Sql-server – SQL Server one-to-many and index fragmentation

entity-frameworkfragmentationsql serversql-server-2016

I'm currently writing code to update an entities child collection (one-to-many relationship), and while thinking about how to write code to determine which entities have been added/removed/modified, I realized that not only is it easier to just recreate the whole list, but probably better for SQL server performance?

Let's say I have a table Student with a one-to-many relationship to Course, and I have there 2 courses Math and Physics, with primary keys 1 and 2 respectively, and obviously a foreign key to Student which is 1.

If I one day decide to update the first course, remove the other, and add a new one, I would end up with the following entities

  • Math (upated), primary key is: 1
  • Physics (deleted), primary key was: 2
  • History (added), primary key is: 5000

Now the 2 courses are no longer next to each other, and this probably causes big performance problems in the long run since my keys are now fragmented, is this correct?

A related question is whether I should have a primary key on the Course table at all? I usually add it by default to all of my (except association) tables, but in this case I never query courses individually, but always in the context of a student. Does it make sense to keep the primary key, even if I know I'll never reference it from anywhere? Would the lack of a primary key hurt performance?

EDIT: I've decided to keep the primary key, in-case in the future I do need to query this child table without the parent.

My primary keys are integers and have a clustered index (default on SQL Server) and I'm using SQL Server 2016, and Entity Framework 6 as my ORM.

UPDATE:

Here's my CREATE TABLE from SSMS. I'm using EF Code-First so I didn't write any of this by hand.

CREATE TABLE [dbo].[Courses](
    [Id] [int] IDENTITY(1,1) NOT NULL,
    [Description] [nvarchar](max) NOT NULL,
    [StudentId] [uniqueidentifier] NOT NULL,
    [Fk1Id] [int] NOT NULL,
    [Fk2Id] [int] NOT NULL,
    [Fk3Id] [int] NULL,
 CONSTRAINT [PK_dbo.Courses] PRIMARY KEY CLUSTERED 
 (
     [Id] ASC
 )WITH (PAD_INDEX = OFF, STATISTICS_NORECOMPUTE = OFF, IGNORE_DUP_KEY = OFF, ALLOW_ROW_LOCKS = ON, ALLOW_PAGE_LOCKS = ON) ON [PRIMARY]
 ) ON [PRIMARY] TEXTIMAGE_ON [PRIMARY]
GO

ALTER TABLE [dbo].[Courses]  WITH CHECK ADD  CONSTRAINT [FK_dbo.Courses_dbo.Students_StudentId] FOREIGN KEY([StudentId])
REFERENCES [dbo].[Students] ([Id])
GO

ALTER TABLE [dbo].[Courses] CHECK CONSTRAINT [FK_dbo.Courses_dbo.Students_StudentId]
GO
--Omitted other alter tables for Fk1Id,Fk2Id, and Fk3Id

StudentId is the foreign key that I will always use to fetch these rows, they are not relevant in any other context (at least for now).

I have renamed the table and column names for privacy reasons, and removed 3 foreign key columns for simplicity!
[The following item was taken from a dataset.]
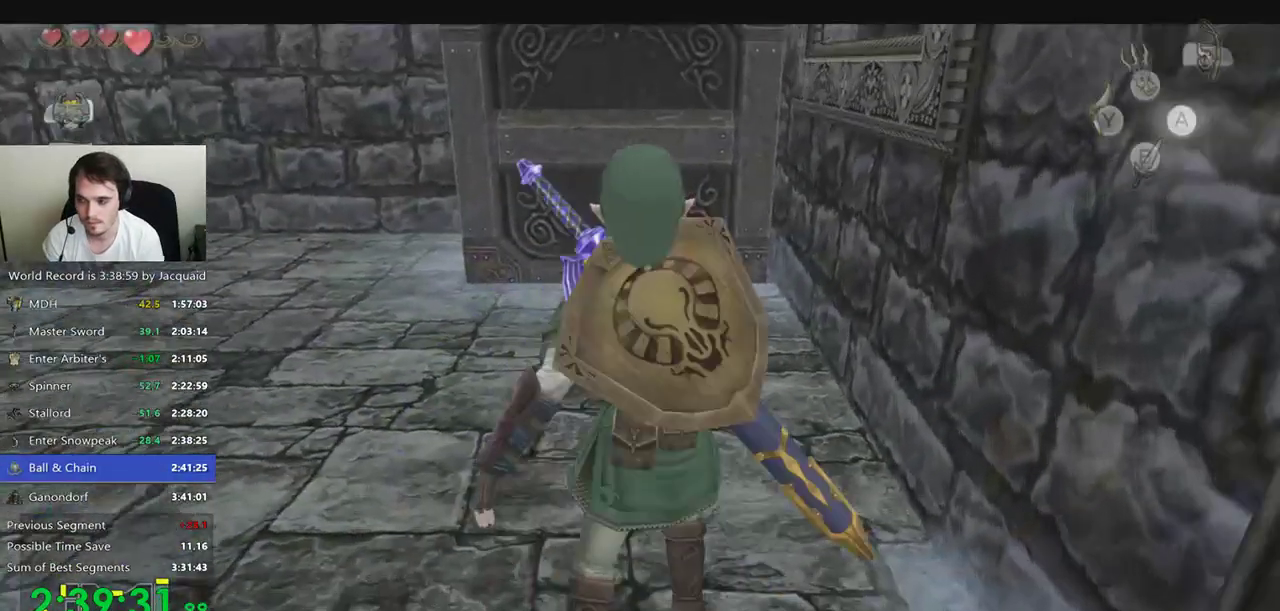
{"dt_ms": 500, "buttons": ["B"], "left_stick": "up", "right_stick": "center"}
I hope they're not too relevant.

Best Answer

Let's suppose student 1 takes Math. We get a Course.Id value of 1. What if student 2 also wants to become more numerate? Should she study "Math", "Maths" or "Mathematics"? Is there a list somewhere of the agreed available subjects? Conversely if the last student stops studying History does your history department disappear? I believe this is a hole in your analysis. The tables should be

Student
  StudentId
  StudentName
  .. other values

Subject
  SubjectId,
  SubjectName,
  .. other values

Enrolment
  EnrolmentId,
  StudentId,
  SubjectId,
  .. others

Enrolment is the intersection of Student and Subject. It is what you have called Course(s). As an intersection it could use the two foreign keys (StudentId and SubjectId) as the primary key. There is no problem with having multi-column primary keys. There are a lot of good reasons to design the key this way. It would be my preferred implementation.
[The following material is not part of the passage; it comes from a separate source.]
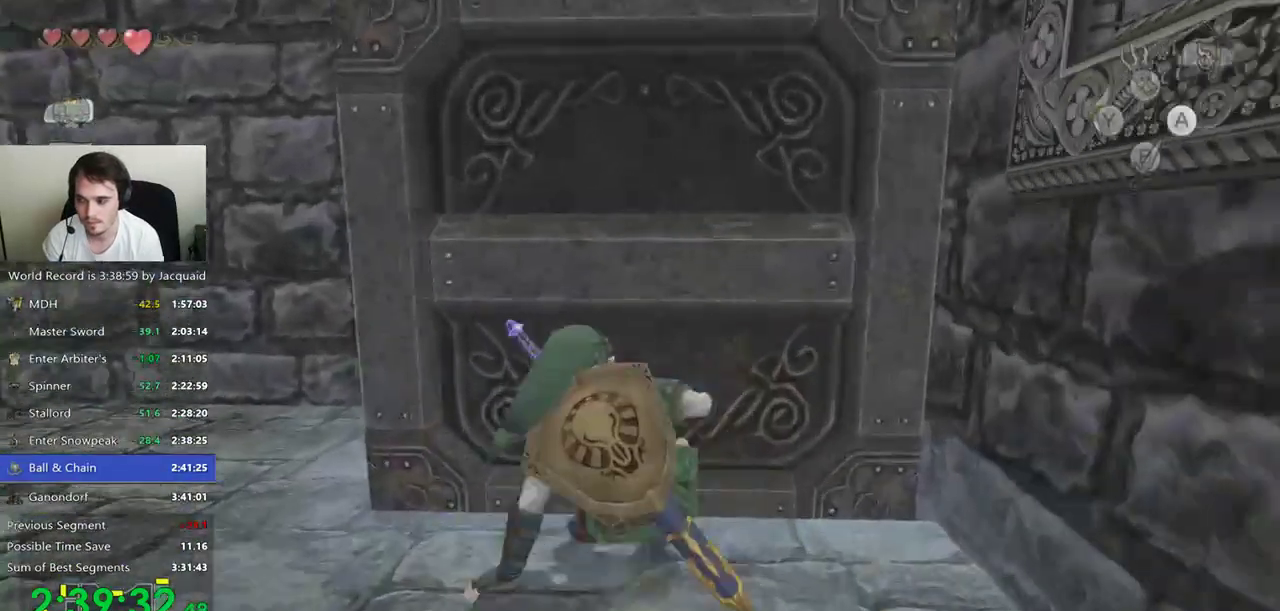
{"dt_ms": 500, "buttons": [], "left_stick": "up", "right_stick": "center", "events": [[500, "B", "up"]]}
As with any table, it could stick with it's natural key or also be given a surrogate key, which is what EnrolmentId is. While useful for many reasons it is not a requirement to have a surrogate primary key on any table. It is certainly not a requirement for the surrogate key to be the clustered key.

For performance reasons you do, indeed, want to keep together on disk those rows which are read together. Since you're using SQL Server you can achieve this by a clustered index. So which rows do you read together? From your question it would seem that the most important query is to list courses for a student. Therefore clustering Enrolment by StudentId will be the best idea. When a student drops or adds a course the new row will be beside that student's existing rows, because that's how a clusterd index works.
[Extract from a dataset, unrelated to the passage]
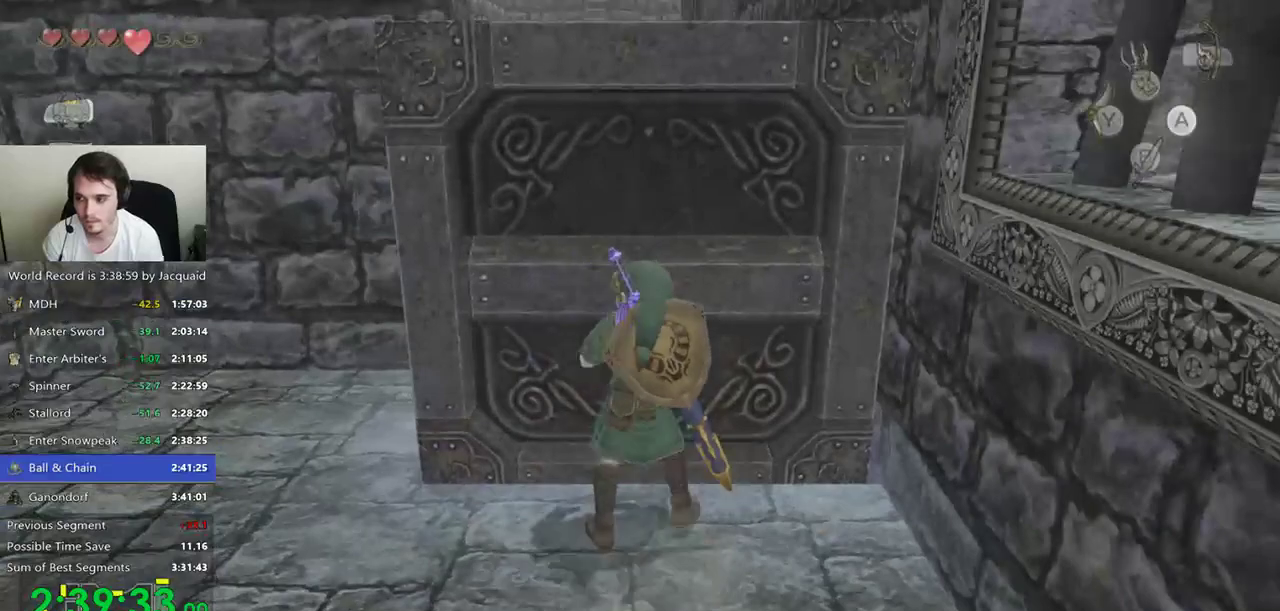
{"dt_ms": 500, "buttons": [], "left_stick": "up", "right_stick": "center", "events": []}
Maybe in future it will become important to list the students which are in a given course. Although the clustered index has been assigned, a second, covering index could be defined.

create unique nonclustered index IX_by_subject on Enrolment
(
  SubjectId,
  StudentId
);

Although not defined as clustered it holds all the values required to satisfy a large class of important queries. As students take up and drop subjects SQL Server will keep together on disk all the rows associated with one subject. This will be a different bit of disk than where the base table data (i.e. the clustered index) is held.

For more complex tables SQL Server supports the INCLUDE clause. Using this one can create what are effectively further clustered indexes that are updated by SQL Server to remain in sync with the base data.

With students studying a few subjects, and the tables indexed as above, fragmentation will not be a concern. Each student's rows will most likely be on one page, and never more than on two pages. Performing sensible, measured index maintenance is good practice.